Comments/Ratings for a Single Item
One problem with my old unicode conversions is that to get the text to appear as unicode on the page, it had to look like gobbeldygook in the database. By setting the charset to utf8mb4 when opening a PDO connection, I am able to have text appear as unicode on the page while also appearing as unicode in the database. This is a good thing, but it also means that I have to do the unicode conversions over. I just did names of inventors. But to do this, I had to temporarily delete "charset=utf8mb4" from connect_to_database(), so that the text would appear correctly on the page so that I could copy and paste it to the database. When I'm not doing more conversions, I'll set it back to utf8mb4. Until the conversions are done, I'll be alternating between making the charset utf8mb4 and not making it that, and some non-ASCII strings will look weird. When it's all done, I'll set the charset to utf8mb4 for good, and all non-ASCII text should look correct.
So far, I have fixed the names of inventors and authors, and I have started on other names. But I stayed on the computer so long that artifacts have started floating in front of my eyes. So I'll have to get back to this later.

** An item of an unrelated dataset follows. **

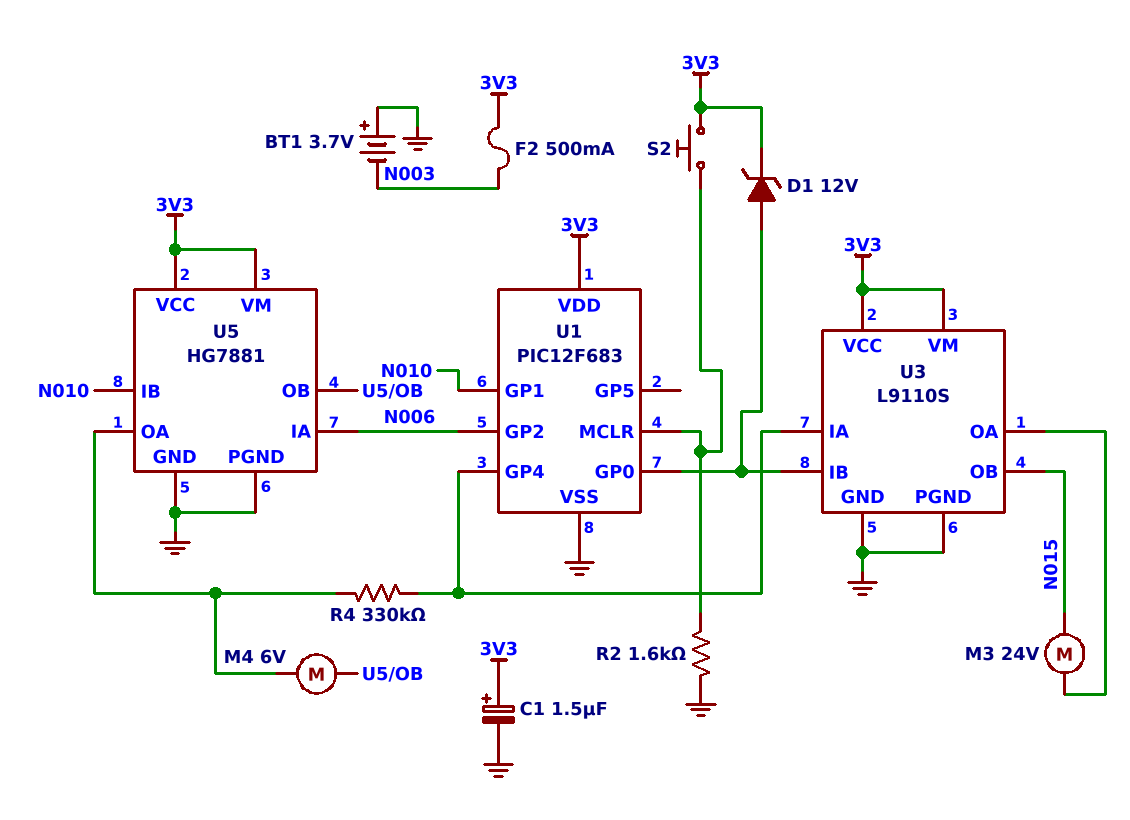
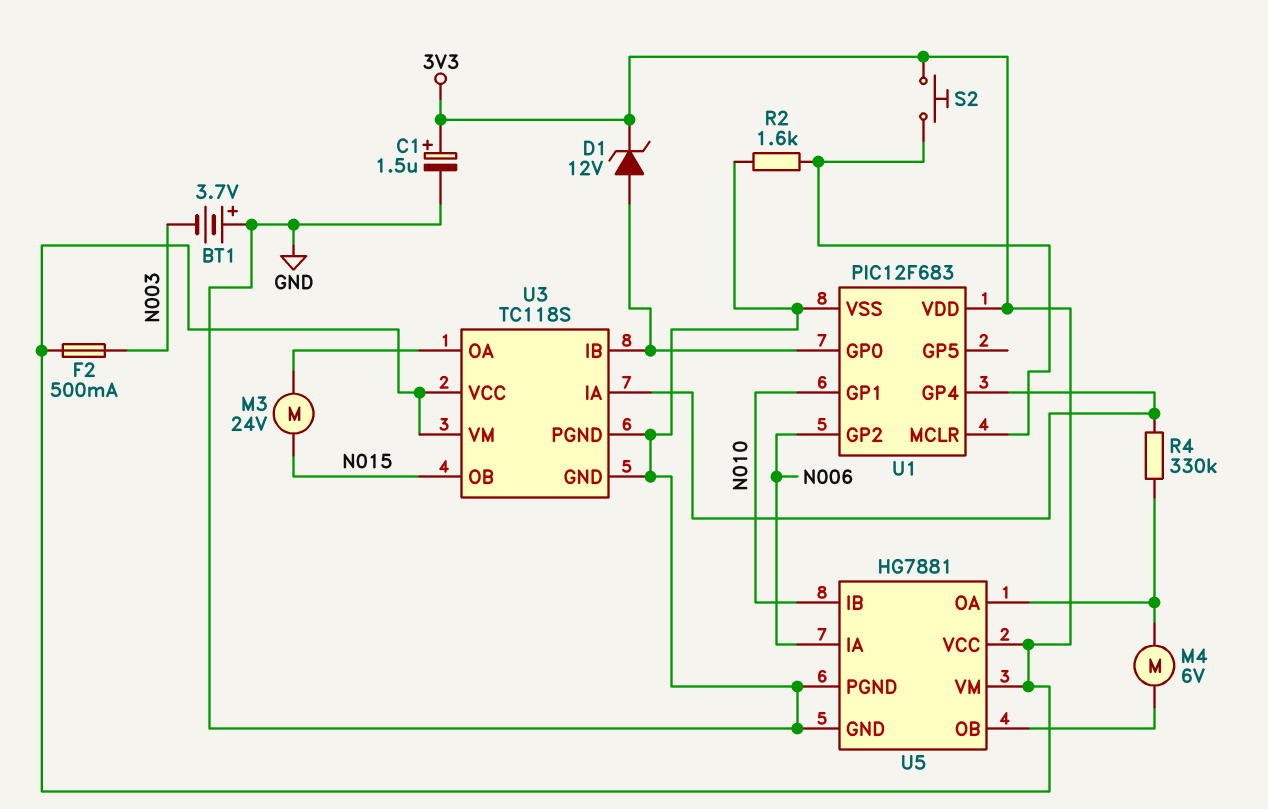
U3: L9110S -> TC118S

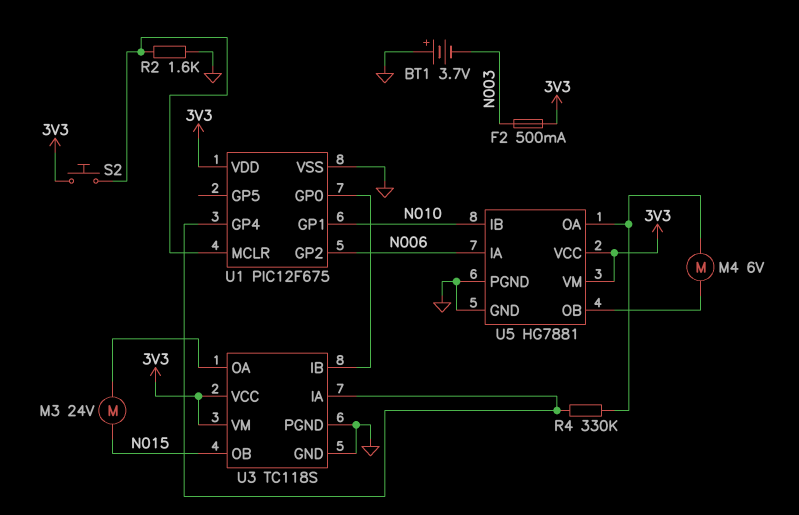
C1: 1.5uF (plus 3V3, minus GND) -> none
D1: zener 12V (A U1/GP0, K 3V3) -> none
U1: PIC12F683 -> PIC12F675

I now have a plan for automating the rest of the conversions. In a test, I opened two PDO connections, one with charset set to utf8mb4 and one with it not. I read a column with it not set, and I updated the same column with it set. Doing this corrected it just as if I had cut and pasted the correct version. I don't want to stay on the computer much longer tonight, but I can write a script tomorrow that uses two different PDO connections to automatically convert the database strings to proper Unicode.
4 comments displayed
Permalink to the exact comments currently displayed.
I made some conversions to UTF-8 today.
I converted the Chinese page for Chess by viewing the source code in the correct encoding, then copying that into a UTF-8 document.
For the rest, I did conversions with a script. If a string was detected to be either ASCII or UTF-8, I left it alone. If a string that was neither ASCII nor UTF-8 was detected to be Windows-1252, I converted it from Windows-1252 to UTF-8. If it wasn't detected to be any of these, I detected its encoding and converted it from that to UTF-8.
I converted the first and last names in the Person table to UTF-8.
I converted the following items from MemberSubmissions to UTF-8. I checked the first one before doing the rest, and I checked a few random ones after running the conversion, each one checking out fine.